Work required: Convert the text lines in all the rows below into a JSON list of strings, with one string per line and no blank lines. Leave the pictures out of the answer.

Stored data entries
»»

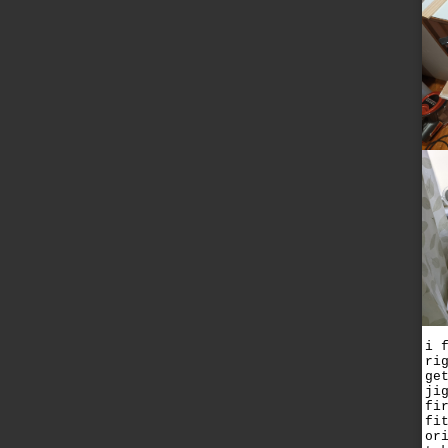
i 
ri
ge
ji
fi
fi
or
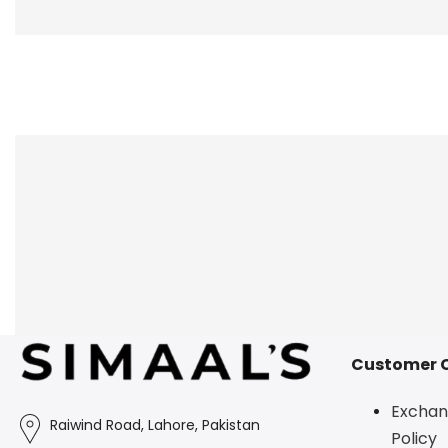
Customer 
Exchan
Raiwind Road, Lahore, Pakistan
Policy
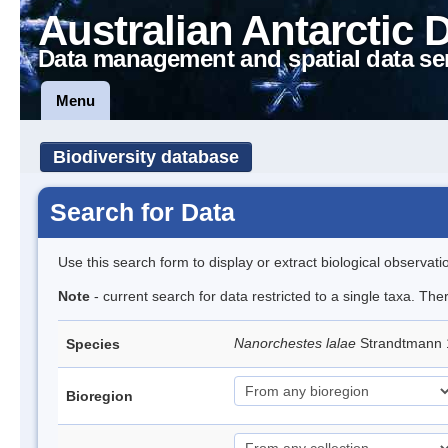
Australian Antarctic 
Data management and spatial data se
Menu
Biodiversity database
Search for Data
Use this search form to display or extract biological observati
Note
- current search for data restricted to a single taxa. Th
Nanorchestes lalae
Strandtmann
Species
Bioregion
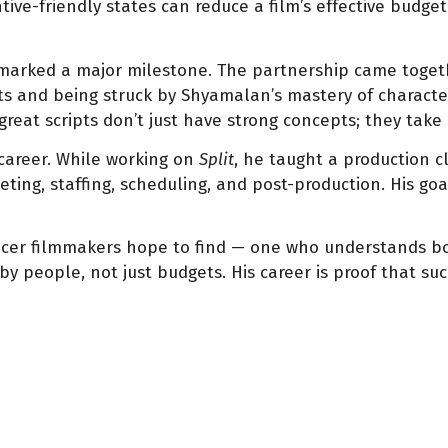
tive-friendly states can reduce a film’s effective budget
arked a major milestone. The partnership came togeth
pts and being struck by Shyamalan’s mastery of character
 great scripts don’t just have strong concepts; they take
career. While working on
Split
, he taught a production c
geting, staffing, scheduling, and post-production. His go
cer filmmakers hope to find — one who understands bot
 people, not just budgets. His career is proof that suc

««

Solution to the exercise:
[
  "i ",
  "ri",
  "ge",
  "ji",
  "fi",
  "fi",
  "or",
  "Customer ",
  "Exchan",
  "Raiwind Road, Lahore, Pakistan",
  "Policy",
  "Australian Antarctic ",
  "Data management and spatial data se",
  "Menu",
  "Biodiversity database",
  "Search for Data",
  "Use this search form to display or extract biological observati",
  "Note",
  "- current search for data restricted to a single taxa. Th",
  "Nanorchestes lalae",
  "Strandtmann",
  "Species",
  "Bioregion",
  "tive-friendly states can reduce a film’s effective budget",
  "arked a major milestone. The partnership came togeth",
  "pts and being struck by Shyamalan’s mastery of character",
  " great scripts don’t just have strong concepts; they take",
  "career. While working on",
  "Split",
  ", he taught a production c",
  "geting, staffing, scheduling, and post-production. His go",
  "cer filmmakers hope to find — one who understands bot",
  " people, not just budgets. His career is proof that suc"
]